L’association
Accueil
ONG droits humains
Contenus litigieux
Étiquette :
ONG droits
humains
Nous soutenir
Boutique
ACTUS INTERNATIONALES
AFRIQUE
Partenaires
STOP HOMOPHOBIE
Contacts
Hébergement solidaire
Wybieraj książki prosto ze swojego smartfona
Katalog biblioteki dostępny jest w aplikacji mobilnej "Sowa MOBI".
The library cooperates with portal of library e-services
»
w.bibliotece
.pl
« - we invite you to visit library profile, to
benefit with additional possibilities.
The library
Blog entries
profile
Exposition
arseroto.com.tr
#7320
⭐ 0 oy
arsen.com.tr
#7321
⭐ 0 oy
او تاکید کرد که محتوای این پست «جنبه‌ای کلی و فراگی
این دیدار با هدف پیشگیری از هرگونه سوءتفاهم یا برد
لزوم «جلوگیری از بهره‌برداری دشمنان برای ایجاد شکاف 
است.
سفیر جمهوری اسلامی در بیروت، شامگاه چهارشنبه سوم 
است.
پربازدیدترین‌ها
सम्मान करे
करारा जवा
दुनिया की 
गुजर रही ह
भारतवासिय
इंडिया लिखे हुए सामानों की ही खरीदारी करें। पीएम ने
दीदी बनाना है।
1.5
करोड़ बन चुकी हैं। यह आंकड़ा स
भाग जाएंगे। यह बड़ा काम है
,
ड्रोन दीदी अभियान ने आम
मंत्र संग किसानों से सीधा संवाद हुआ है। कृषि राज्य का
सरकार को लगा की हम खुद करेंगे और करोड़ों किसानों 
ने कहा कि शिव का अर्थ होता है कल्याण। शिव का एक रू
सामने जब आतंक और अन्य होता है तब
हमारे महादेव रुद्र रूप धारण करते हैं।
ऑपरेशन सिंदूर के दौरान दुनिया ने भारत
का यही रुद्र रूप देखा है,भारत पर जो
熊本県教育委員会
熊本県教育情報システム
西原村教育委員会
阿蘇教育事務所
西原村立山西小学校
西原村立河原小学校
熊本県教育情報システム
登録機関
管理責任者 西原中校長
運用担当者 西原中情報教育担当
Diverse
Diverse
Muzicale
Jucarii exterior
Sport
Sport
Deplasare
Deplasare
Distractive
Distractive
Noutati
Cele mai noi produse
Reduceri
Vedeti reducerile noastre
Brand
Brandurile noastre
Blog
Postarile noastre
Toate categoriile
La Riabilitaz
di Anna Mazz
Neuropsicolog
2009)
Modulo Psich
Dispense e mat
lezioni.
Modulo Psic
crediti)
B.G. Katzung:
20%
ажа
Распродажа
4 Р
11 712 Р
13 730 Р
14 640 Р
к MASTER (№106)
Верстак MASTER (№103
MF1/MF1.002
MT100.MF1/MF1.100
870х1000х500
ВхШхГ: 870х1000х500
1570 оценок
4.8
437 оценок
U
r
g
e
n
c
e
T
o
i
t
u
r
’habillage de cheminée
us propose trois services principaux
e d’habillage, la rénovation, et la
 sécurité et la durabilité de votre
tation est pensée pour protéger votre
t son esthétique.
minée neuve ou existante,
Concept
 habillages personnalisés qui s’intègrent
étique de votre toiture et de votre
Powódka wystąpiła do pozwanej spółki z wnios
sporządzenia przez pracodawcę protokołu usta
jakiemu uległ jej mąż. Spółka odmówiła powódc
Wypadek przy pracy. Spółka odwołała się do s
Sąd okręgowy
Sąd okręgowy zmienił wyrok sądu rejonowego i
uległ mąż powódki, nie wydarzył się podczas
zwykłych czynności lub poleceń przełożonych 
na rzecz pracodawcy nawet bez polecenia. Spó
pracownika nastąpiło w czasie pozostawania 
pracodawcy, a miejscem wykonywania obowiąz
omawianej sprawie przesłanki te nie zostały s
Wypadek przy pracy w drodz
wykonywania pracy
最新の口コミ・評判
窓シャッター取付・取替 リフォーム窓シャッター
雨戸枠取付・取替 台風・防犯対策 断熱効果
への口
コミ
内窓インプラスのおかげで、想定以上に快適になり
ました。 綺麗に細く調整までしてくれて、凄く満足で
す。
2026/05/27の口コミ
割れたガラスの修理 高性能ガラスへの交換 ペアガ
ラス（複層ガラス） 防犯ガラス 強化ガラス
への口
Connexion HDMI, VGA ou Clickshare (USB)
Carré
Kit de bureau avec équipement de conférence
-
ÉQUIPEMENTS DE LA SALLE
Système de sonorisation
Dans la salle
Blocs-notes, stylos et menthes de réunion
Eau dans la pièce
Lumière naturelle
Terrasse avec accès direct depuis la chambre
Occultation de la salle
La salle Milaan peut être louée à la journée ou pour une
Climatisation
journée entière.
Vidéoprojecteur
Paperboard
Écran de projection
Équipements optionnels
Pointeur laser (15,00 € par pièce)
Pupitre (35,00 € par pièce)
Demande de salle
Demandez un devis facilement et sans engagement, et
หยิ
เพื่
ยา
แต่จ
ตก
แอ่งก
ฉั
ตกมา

------------------------------------------------------------------------

§ Job
Nothing should be left out: repeat all of the data exactly.

§ Answer
L’association
Accueil
ONG droits humains
Contenus litigieux
Étiquette :
ONG droits
humains
Nous soutenir
Boutique
ACTUS INTERNATIONALES
AFRIQUE
Partenaires
STOP HOMOPHOBIE
Contacts
Hébergement solidaire
Wybieraj książki prosto ze swojego smartfona
Katalog biblioteki dostępny jest w aplikacji mobilnej "Sowa MOBI".
The library cooperates with portal of library e-services
»
w.bibliotece
.pl
« - we invite you to visit library profile, to
benefit with additional possibilities.
The library
Blog entries
profile
Exposition
arseroto.com.tr
#7320
⭐ 0 oy
arsen.com.tr
#7321
⭐ 0 oy
او تاکید کرد که محتوای این پست «جنبه‌ای کلی و فراگی
این دیدار با هدف پیشگیری از هرگونه سوءتفاهم یا برد
لزوم «جلوگیری از بهره‌برداری دشمنان برای ایجاد شکاف 
است.
سفیر جمهوری اسلامی در بیروت، شامگاه چهارشنبه سوم 
است.
پربازدیدترین‌ها
सम्मान करे
करारा जवा
दुनिया की 
गुजर रही ह
भारतवासिय
इंडिया लिखे हुए सामानों की ही खरीदारी करें। पीएम ने
दीदी बनाना है।
1.5
करोड़ बन चुकी हैं। यह आंकड़ा स
भाग जाएंगे। यह बड़ा काम है
,
ड्रोन दीदी अभियान ने आम
मंत्र संग किसानों से सीधा संवाद हुआ है। कृषि राज्य का
सरकार को लगा की हम खुद करेंगे और करोड़ों किसानों 
ने कहा कि शिव का अर्थ होता है कल्याण। शिव का एक रू
सामने जब आतंक और अन्य होता है तब
हमारे महादेव रुद्र रूप धारण करते हैं।
ऑपरेशन सिंदूर के दौरान दुनिया ने भारत
का यही रुद्र रूप देखा है,भारत पर जो
熊本県教育委員会
熊本県教育情報システム
西原村教育委員会
阿蘇教育事務所
西原村立山西小学校
西原村立河原小学校
熊本県教育情報システム
登録機関
管理責任者 西原中校長
運用担当者 西原中情報教育担当
Diverse
Diverse
Muzicale
Jucarii exterior
Sport
Sport
Deplasare
Deplasare
Distractive
Distractive
Noutati
Cele mai noi produse
Reduceri
Vedeti reducerile noastre
Brand
Brandurile noastre
Blog
Postarile noastre
Toate categoriile
La Riabilitaz
di Anna Mazz
Neuropsicolog
2009)
Modulo Psich
Dispense e mat
lezioni.
Modulo Psic
crediti)
B.G. Katzung:
20%
ажа
Распродажа
4 Р
11 712 Р
13 730 Р
14 640 Р
к MASTER (№106)
Верстак MASTER (№103
MF1/MF1.002
MT100.MF1/MF1.100
870х1000х500
ВхШхГ: 870х1000х500
1570 оценок
4.8
437 оценок
U
r
g
e
n
c
e
T
o
i
t
u
r
’habillage de cheminée
us propose trois services principaux
e d’habillage, la rénovation, et la
 sécurité et la durabilité de votre
tation est pensée pour protéger votre
t son esthétique.
minée neuve ou existante,
Concept
 habillages personnalisés qui s’intègrent
étique de votre toiture et de votre
Powódka wystąpiła do pozwanej spółki z wnios
sporządzenia przez pracodawcę protokołu usta
jakiemu uległ jej mąż. Spółka odmówiła powódc
Wypadek przy pracy. Spółka odwołała się do s
Sąd okręgowy
Sąd okręgowy zmienił wyrok sądu rejonowego i
uległ mąż powódki, nie wydarzył się podczas
zwykłych czynności lub poleceń przełożonych 
na rzecz pracodawcy nawet bez polecenia. Spó
pracownika nastąpiło w czasie pozostawania 
pracodawcy, a miejscem wykonywania obowiąz
omawianej sprawie przesłanki te nie zostały s
Wypadek przy pracy w drodz
wykonywania pracy
最新の口コミ・評判
窓シャッター取付・取替 リフォーム窓シャッター
雨戸枠取付・取替 台風・防犯対策 断熱効果
への口
コミ
内窓インプラスのおかげで、想定以上に快適になり
ました。 綺麗に細く調整までしてくれて、凄く満足で
す。
2026/05/27の口コミ
割れたガラスの修理 高性能ガラスへの交換 ペアガ
ラス（複層ガラス） 防犯ガラス 強化ガラス
への口
Connexion HDMI, VGA ou Clickshare (USB)
Carré
Kit de bureau avec équipement de conférence
-
ÉQUIPEMENTS DE LA SALLE
Système de sonorisation
Dans la salle
Blocs-notes, stylos et menthes de réunion
Eau dans la pièce
Lumière naturelle
Terrasse avec accès direct depuis la chambre
Occultation de la salle
La salle Milaan peut être louée à la journée ou pour une
Climatisation
journée entière.
Vidéoprojecteur
Paperboard
Écran de projection
Équipements optionnels
Pointeur laser (15,00 € par pièce)
Pupitre (35,00 € par pièce)
Demande de salle
Demandez un devis facilement et sans engagement, et
หยิ
เพื่
ยา
แต่จ
ตก
แอ่งก
ฉั
ตกมา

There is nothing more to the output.